### TASK SET
#1 Reproduce a section of the piece on Austrian economics word for word. Start at "Such thought just" and stop after "be, dragged out.".
#2 In the piece on Austrian economics, how is apriorism defined in philosophy?

### PASSAGE PROVIDED

Is Austrian Economics Really Based on Aristotle's Philosophy?
Austrian Economics is always claiming a strong connection to the Philosophy of Aristotle. The Austrians main connection to Aristotle is the idea of apriorism. In philosophy apriorism is defined as the philosophical doctrine that there may be genuine knowledge independent of experience. (Click link to see more)
Such thought just serves to further emphasize the anti-science of the so called 'soft sciences' of social 'sciences' and economics. It's even denial of knowledge and reality.
We are taught that because the ancient philosophers were men of leisure (exploiters of slave labor), they did not believe in experiment because they did not want to get their hands dirty. That is untrue, in fact, far from the truth. Read Plato's "Protagoras." When discussing whether and how men know justice, Protagoras says that when the subject at the assembly is shipbuilding, we ask a shipbuilder. But if anyone offers an opinion without experience, no matter how high-born he is, he is shouted down, and if need be, dragged out.

### COLLECTED DATA

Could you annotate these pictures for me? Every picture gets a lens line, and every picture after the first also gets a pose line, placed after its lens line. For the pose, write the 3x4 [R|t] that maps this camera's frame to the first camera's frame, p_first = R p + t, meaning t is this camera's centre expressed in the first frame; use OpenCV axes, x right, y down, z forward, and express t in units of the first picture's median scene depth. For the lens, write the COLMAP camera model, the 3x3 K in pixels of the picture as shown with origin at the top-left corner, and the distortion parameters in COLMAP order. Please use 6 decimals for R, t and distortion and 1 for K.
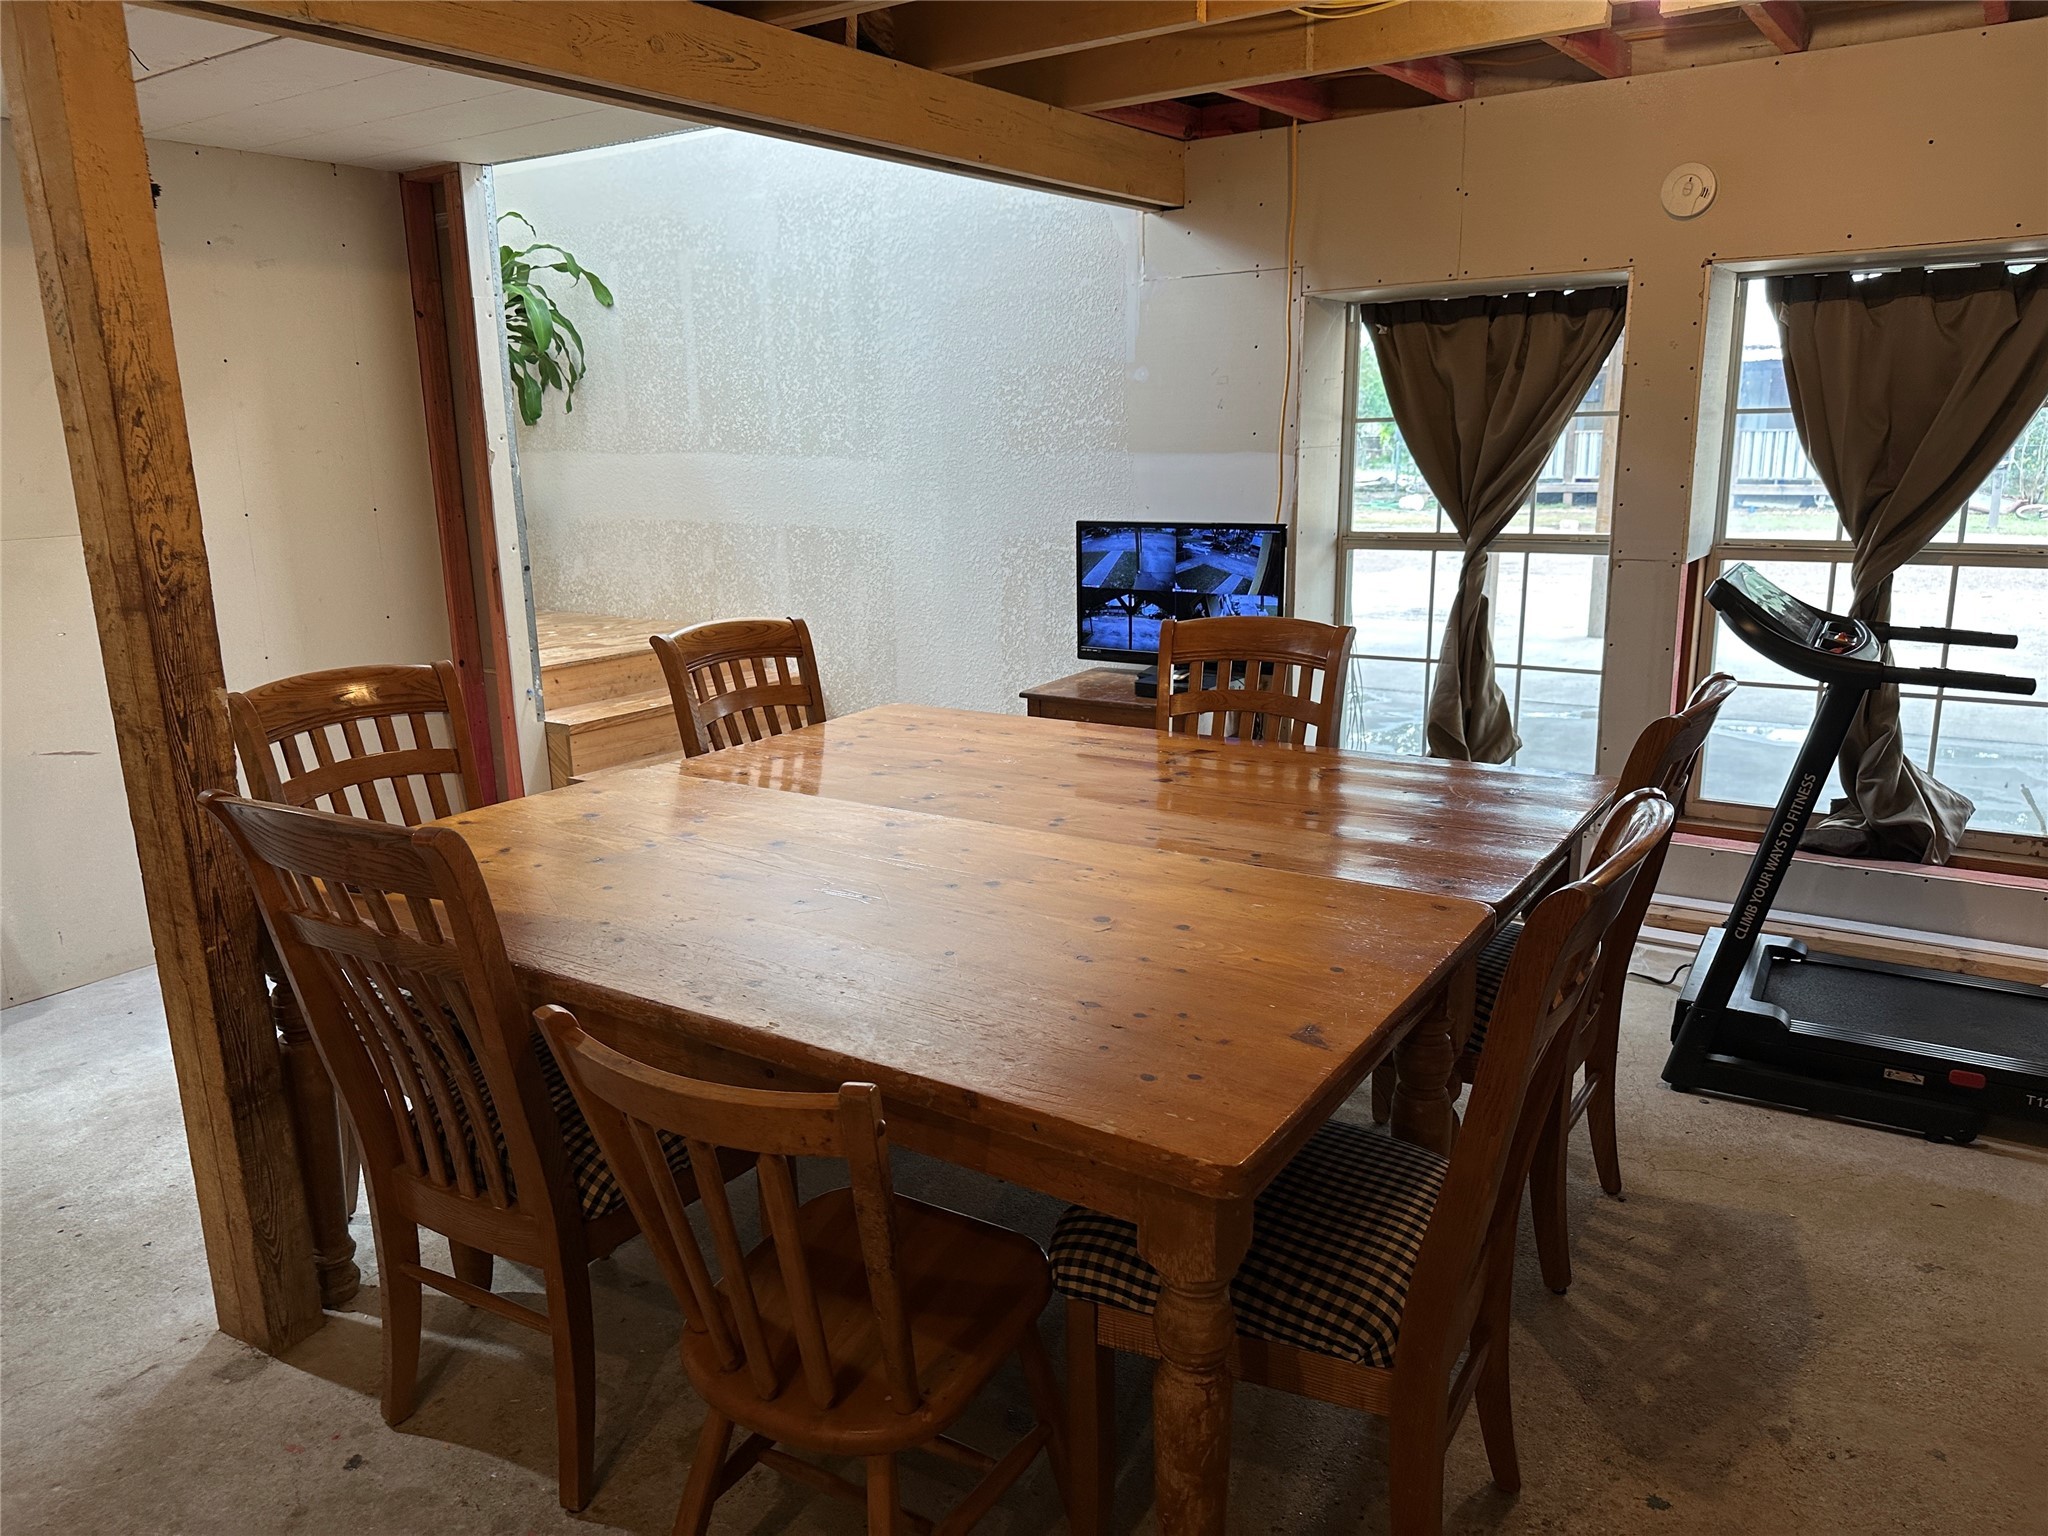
lens RADIAL K [[1418.8, 0, 1024.0], [0, 1418.8, 768.0], [0, 0, 1]] dist [0.127502, -0.171806]
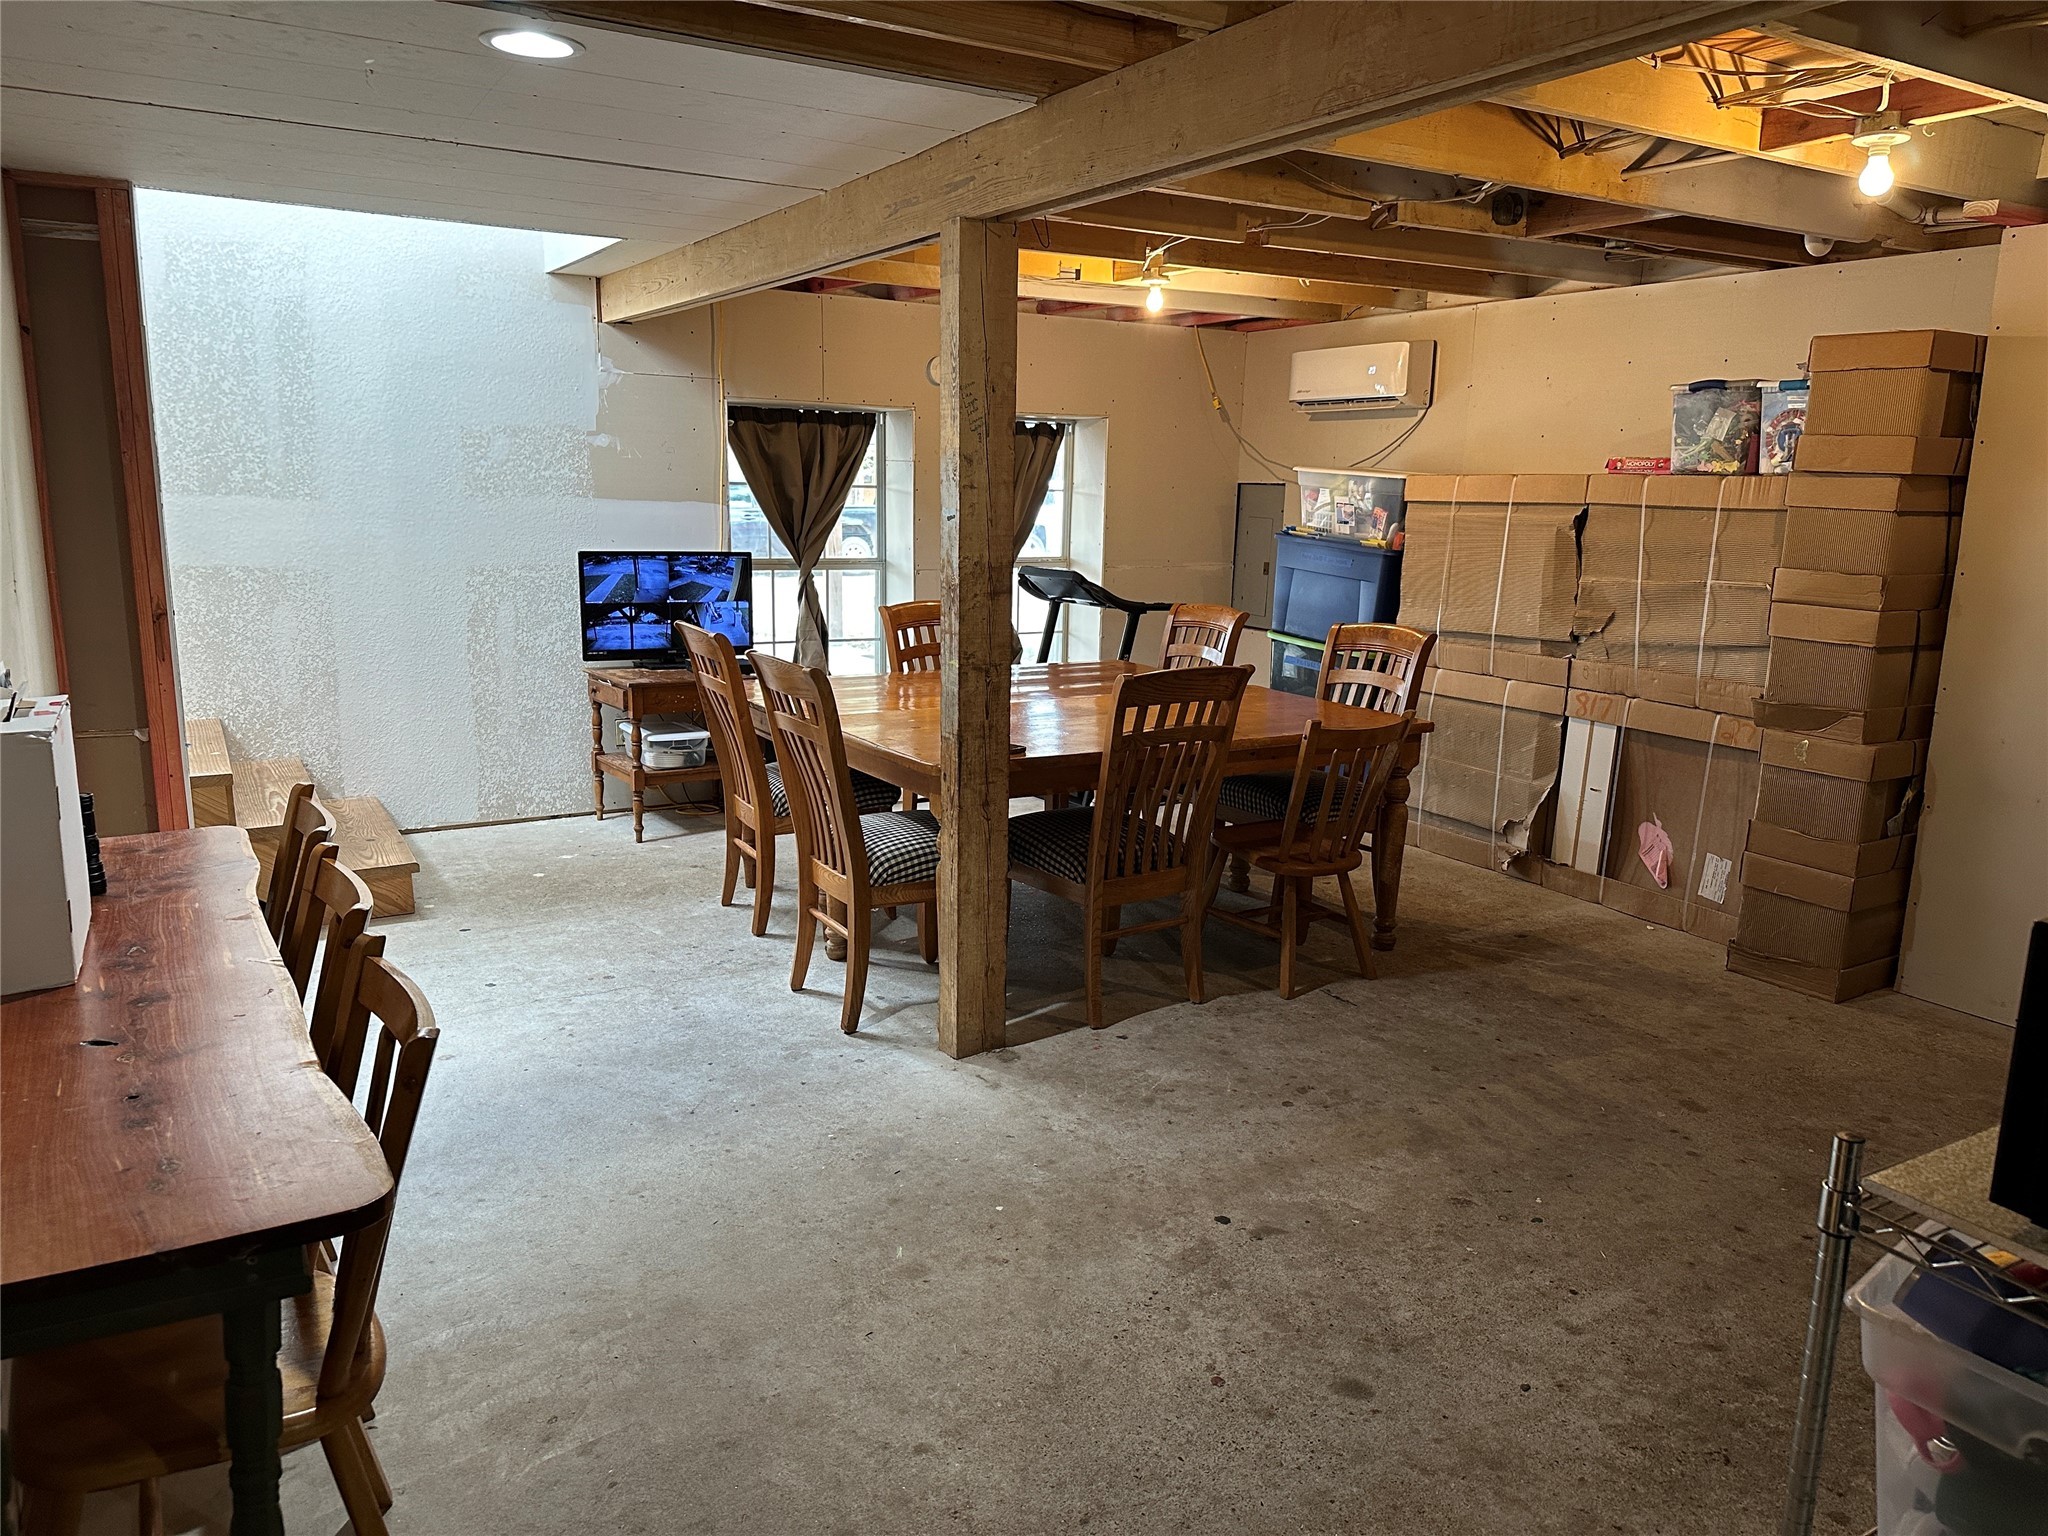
lens RADIAL K [[1482.3, 0, 1028.0], [0, 1482.3, 804.8], [0, 0, 1]] dist [0.001690, -0.102613]
pose [[0.409458, -0.160355, 0.898126, -1.022678], [0.172640, 0.980265, 0.096313, -0.012349], [-0.895846, 0.115616, 0.429061, 0.113876]]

### YOUR RESPONSES
#1
Such thought just serves to further emphasize the anti-science of the so called 'soft sciences' of social 'sciences' and economics. It's even denial of knowledge and reality.
We are taught that because the ancient philosophers were men of leisure (exploiters of slave labor), they did not believe in experiment because they did not want to get their hands dirty. That is untrue, in fact, far from the truth. Read Plato's "Protagoras." When discussing whether and how men know justice, Protagoras says that when the subject at the assembly is shipbuilding, we ask a shipbuilder. But if anyone offers an opinion without experience, no matter how high-born he is, he is shouted down, and if need be, dragged out.

#2 It is the philosophical doctrine that there may be genuine knowledge independent of experience.